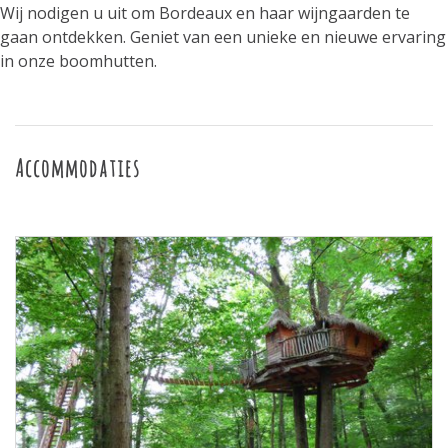
Wij nodigen u uit om Bordeaux en haar wijngaarden te
gaan ontdekken. Geniet van een unieke en nieuwe ervaring
in onze boomhutten.
Accommodaties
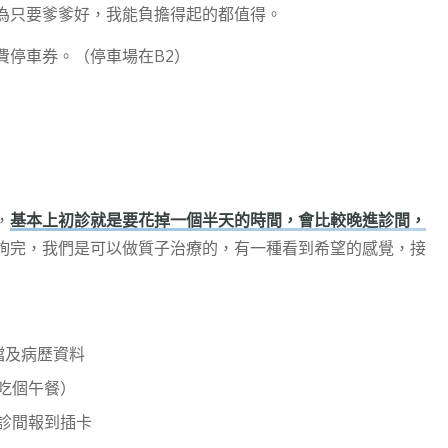
為只要爹爹好，我能負擔得起的都值得。
費停車券。（停車場在B2）
，
基本上初診就是要花掉一個半天的時間，會比較晚進診間，
詢完，我們是可以做質子治療的，有一種看到希望的感覺，接
像檔及病歷資料
便吃個午餐）
至診間報到插卡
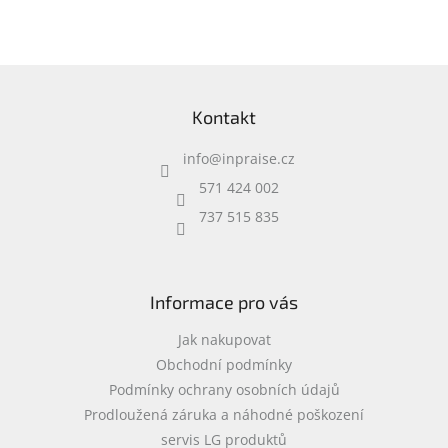
v
l
á
d
Z
a
á
c
Kontakt
p
í
a
p
info
@
inpraise.cz
t
r
í
v
571 424 002
k
737 515 835
y
v
ý
p
i
Informace pro vás
s
u
Jak nakupovat
Obchodní podmínky
Podmínky ochrany osobních údajů
Prodloužená záruka a náhodné poškození
servis LG produktů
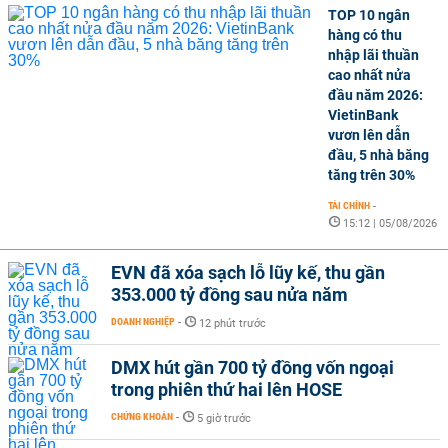
TOP 10 ngân
hàng có thu
nhập lãi thuần
cao nhất nửa
đầu năm 2026:
VietinBank
vươn lên dẫn
đầu, 5 nhà băng
tăng trên 30%
TÀI CHÍNH
-
15:12 | 05/08/2026
EVN đã xóa sạch lỗ lũy kế, thu gần
353.000 tỷ đồng sau nửa năm
DOANH NGHIỆP
-
12 phút trước
DMX hút gần 700 tỷ đồng vốn ngoại
trong phiên thứ hai lên HOSE
CHỨNG KHOÁN
-
5 giờ trước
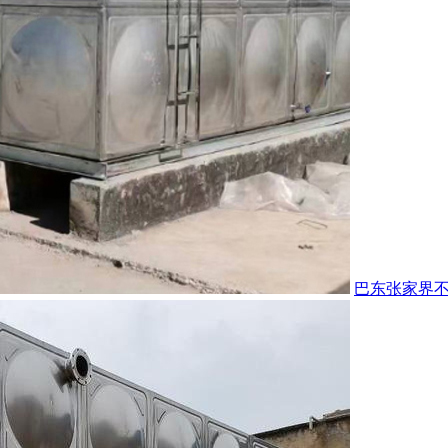
巴东张家界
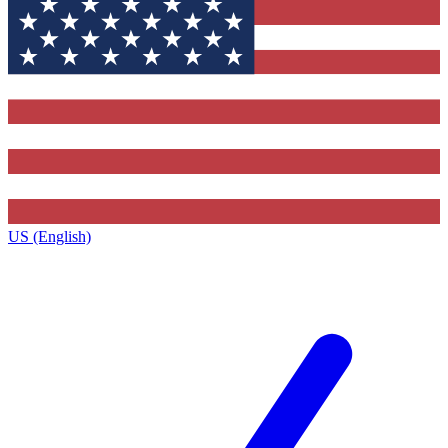
US (English)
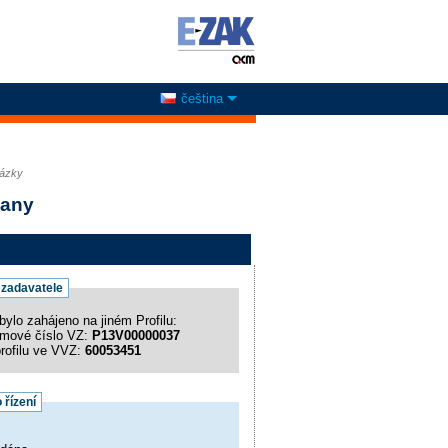
čeština
kázky
cany
l zadavatele
bylo zahájeno na jiném Profilu:
émové číslo VZ:
P13V00000037
profilu ve VVZ:
60053451
 řízení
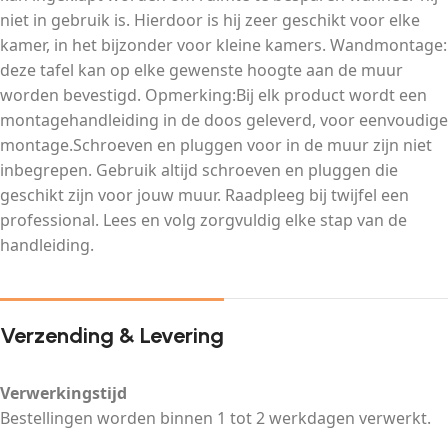
niet in gebruik is. Hierdoor is hij zeer geschikt voor elke
kamer, in het bijzonder voor kleine kamers. Wandmontage:
deze tafel kan op elke gewenste hoogte aan de muur
worden bevestigd. Opmerking:Bij elk product wordt een
montagehandleiding in de doos geleverd, voor eenvoudige
montage.Schroeven en pluggen voor in de muur zijn niet
inbegrepen. Gebruik altijd schroeven en pluggen die
geschikt zijn voor jouw muur. Raadpleeg bij twijfel een
professional. Lees en volg zorgvuldig elke stap van de
handleiding.
Verzending & Levering
Verwerkingstijd
Bestellingen worden binnen 1 tot 2 werkdagen verwerkt.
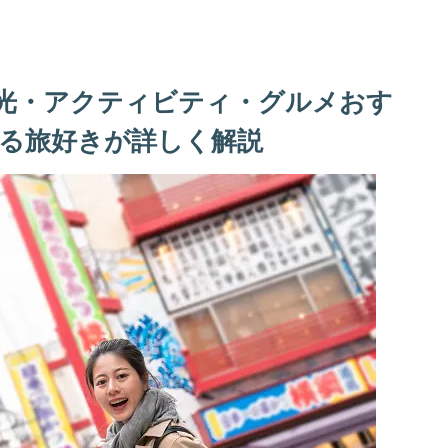
光・アクティビティ・グルメおす
る旅好きが詳しく解説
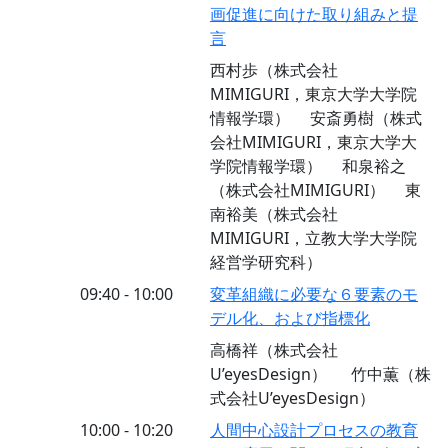
画促進に向けた取り組みと提
言
西村歩（株式会社
MIMIGURI，東京大学大学院
情報学環） 安斎勇樹（株式
会社MIMIGURI，東京大学大
学院情報学環） 和泉裕之
（株式会社MIMIGURI） 東
南裕美（株式会社
MIMIGURI，立教大学大学院
経営学研究科）
09:40 - 10:00
変革組織に必要な６要素のモ
デル化、および指標化
高橋祥（株式会社
U’eyesDesign） 竹中薫（株
式会社U’eyesDesign）
10:00 - 10:20
人間中心設計プロセスの教育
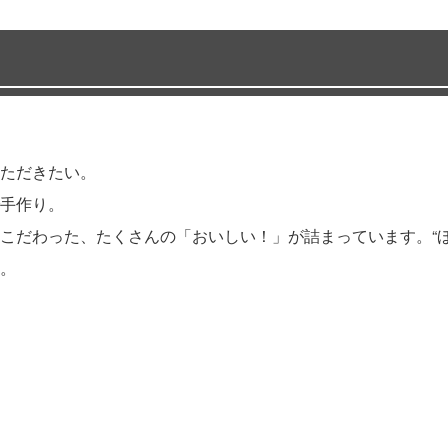
ただきたい。
手作り。
こだわった、たくさんの「おいしい！」が詰まっています。“ほ
。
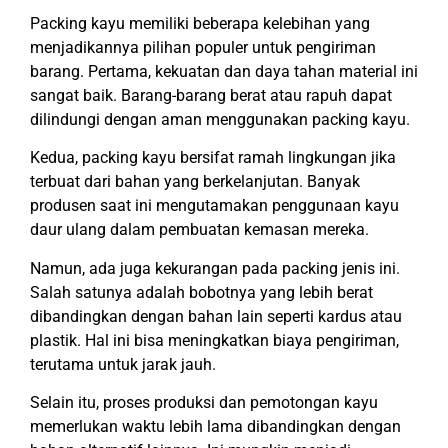
Packing kayu memiliki beberapa kelebihan yang
menjadikannya pilihan populer untuk pengiriman
barang. Pertama, kekuatan dan daya tahan material ini
sangat baik. Barang-barang berat atau rapuh dapat
dilindungi dengan aman menggunakan packing kayu.
Kedua, packing kayu bersifat ramah lingkungan jika
terbuat dari bahan yang berkelanjutan. Banyak
produsen saat ini mengutamakan penggunaan kayu
daur ulang dalam pembuatan kemasan mereka.
Namun, ada juga kekurangan pada packing jenis ini.
Salah satunya adalah bobotnya yang lebih berat
dibandingkan dengan bahan lain seperti kardus atau
plastik. Hal ini bisa meningkatkan biaya pengiriman,
terutama untuk jarak jauh.
Selain itu, proses produksi dan pemotongan kayu
memerlukan waktu lebih lama dibandingkan dengan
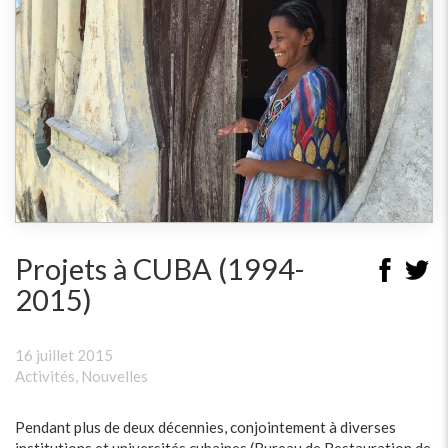
Projets à CUBA (1994-
2015)
16 juillet 2015
Activités
,
Nouvelles
Pendant plus de deux décennies, conjointement à diverses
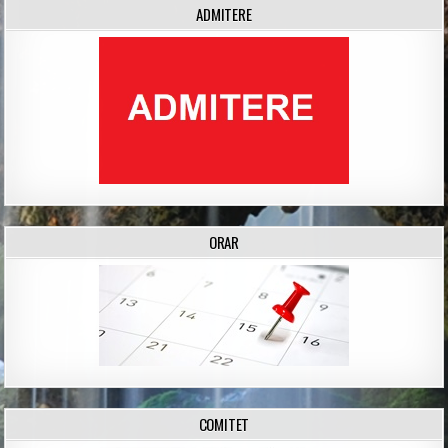
ADMITERE
ORAR
COMITET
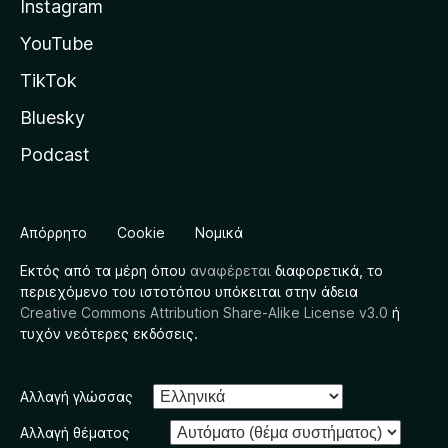
Instagram
YouTube
TikTok
Bluesky
Podcast
Απόρρητο
Cookie
Νομικά
Εκτός από τα μέρη όπου
αναφέρεται
διαφορετικά, το
περιεχόμενο του ιστοτόπου υπόκειται στην άδεια
Creative Commons Attribution Share-Alike License v3.0
ή
τυχόν νεότερες εκδόσεις.
Αλλαγή γλώσσας
Αλλαγή θέματος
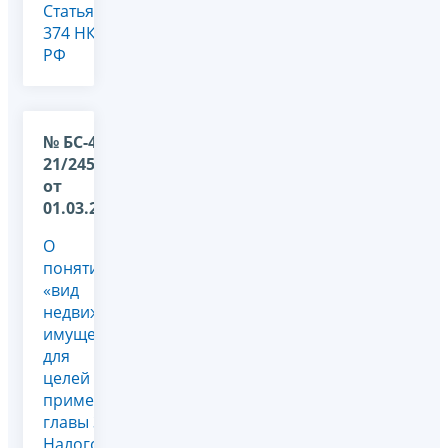
Статья
374 НК
РФ
№ БС-4-
21/2451@
от
01.03.2022
О
понятии
«вид
недвижимого
имущества»
для
целей
применения
главы 30
Налогового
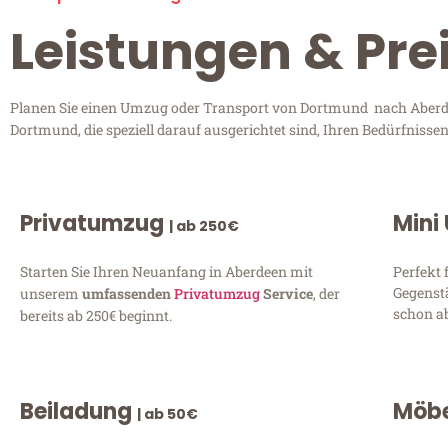
Leistungen & Pr
Planen Sie einen Umzug oder Transport von Dortmund nach Aberdee
Dortmund, die speziell darauf ausgerichtet sind, Ihren Bedürfniss
Privatumzug
Mini
| ab 250€
Starten Sie Ihren Neuanfang in Aberdeen mit
Perfekt 
Gegenst
unserem
umfassenden
Privatumzug
Service
, der
schon ab
bereits ab 250€ beginnt.
Beiladung
Möbe
| ab 50€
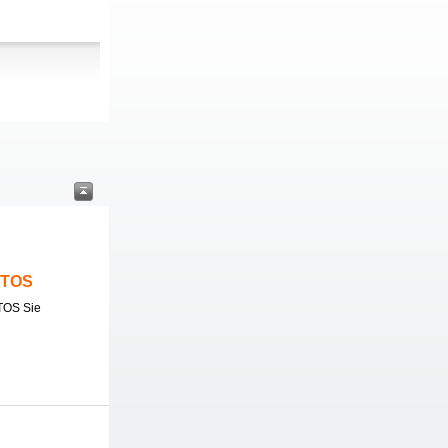
ITOS
TOS Sie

──────────

To do:
In the records above, copy exactly everything from the line that has "光・アクティビティ・グルメおす" down to the line that has "menjadikannya pilihan populer", both ends included, and leave out the pictures.

Written answer:
光・アクティビティ・グルメおす
る旅好きが詳しく解説
画促進に向けた取り組みと提
言
西村歩（株式会社
MIMIGURI，東京大学大学院
情報学環） 安斎勇樹（株式
会社MIMIGURI，東京大学大
学院情報学環） 和泉裕之
（株式会社MIMIGURI） 東
南裕美（株式会社
MIMIGURI，立教大学大学院
経営学研究科）
09:40 - 10:00
変革組織に必要な６要素のモ
デル化、および指標化
高橋祥（株式会社
U’eyesDesign） 竹中薫（株
式会社U’eyesDesign）
10:00 - 10:20
人間中心設計プロセスの教育
ただきたい。
手作り。
こだわった、たくさんの「おいしい！」が詰まっています。“ほ
。
Packing kayu memiliki beberapa kelebihan yang
menjadikannya pilihan populer untuk pengiriman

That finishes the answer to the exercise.